WATCH: Police and bylaw officers moved in today to dismantle a homeless camp in the heart of Duncan. Isabelle Raghem reports.
Tents at the homeless camp in Duncan were dismantled, belongings removed and the ground searched for needles Friday morning.
The camp that defied a court order to move by 3 p.m. Thursday, was taken down by a dozen officers at 9 a.m.
Police say while most left peacefully, one of the homeless activist who spoke with CHEK News Thursday was arrested.
“Chrissy Brett, who was the organizer, refused to go so she was arrested and carried out on blanket because she refused to walk,” says Duncan Councillor Sharon Jackson.
Once released Friday evening, Brett told CHEK News she will be housing a 17-year-old and a 19-year old, both campers who she says have nowhere else to go.
The City of Duncan says they had no choice but to take the encampment down.
“The amount of rage in Cowichan Valley was over the top and we were afraid it was going to turn into violence,” says Coun. Jackson.
One nearby business is happy they’re gone.
“We had to put a lock on the family washroom for the first time in 14 years of being open, because I found a needle on the baby changing table,” says Emma Neilson of the Duncan Community Farm Store.
The shop says the camp has cost them hundreds, if not thousands since it was set up last month.
“We’ve had to double our payroll, we need two people on staff during busy times of the day-, we’ve had over $300 of theft,” says Neilson. “We’re all for them having proper housing, but having the camp definitely changed the atmosphere of the Duncan Garage.”
Some residents argue dismantling the camp isn’t a solution.

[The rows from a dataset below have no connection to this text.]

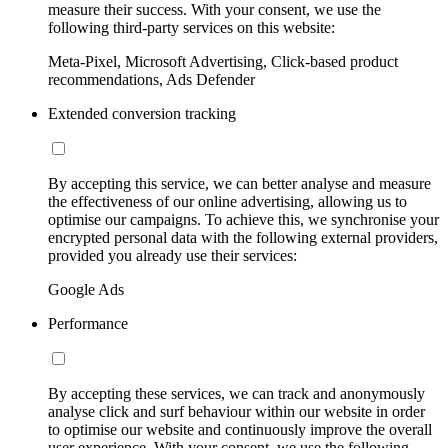
measure their success. With your consent, we use the
following third-party services on this website:
Meta-Pixel, Microsoft Advertising, Click-based product
recommendations, Ads Defender
Extended conversion tracking
By accepting this service, we can better analyse and measure
the effectiveness of our online advertising, allowing us to
optimise our campaigns. To achieve this, we synchronise your
encrypted personal data with the following external providers,
provided you already use their services:
Google Ads
Performance
By accepting these services, we can track and anonymously
analyse click and surf behaviour within our website in order
to optimise our website and continuously improve the overall
user experience. With your consent, we use the following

“What are they going to do to address this problem? It’s chronic, it’s not gonna go away,” says Peter W. Rusland, a reporter with the Duncan Free Press. “It’s been on for decades and there’s no where for these folks to go.”
The city says they’ve been in constant contact with the Warmland shelter to make sure there was enough room for the campers.
The shelter says they’ve had beds available for the past week and a half, but none of the campers from the park have shown up.
Protesters say the shelter doesn’t allow the use of drugs on site, a deterrent for addicts.
The city of Duncan says in addition to the $15,000 in enforcement, clean up and legal costs, they will have to spend even more tax payer money to re-turf the downtown park.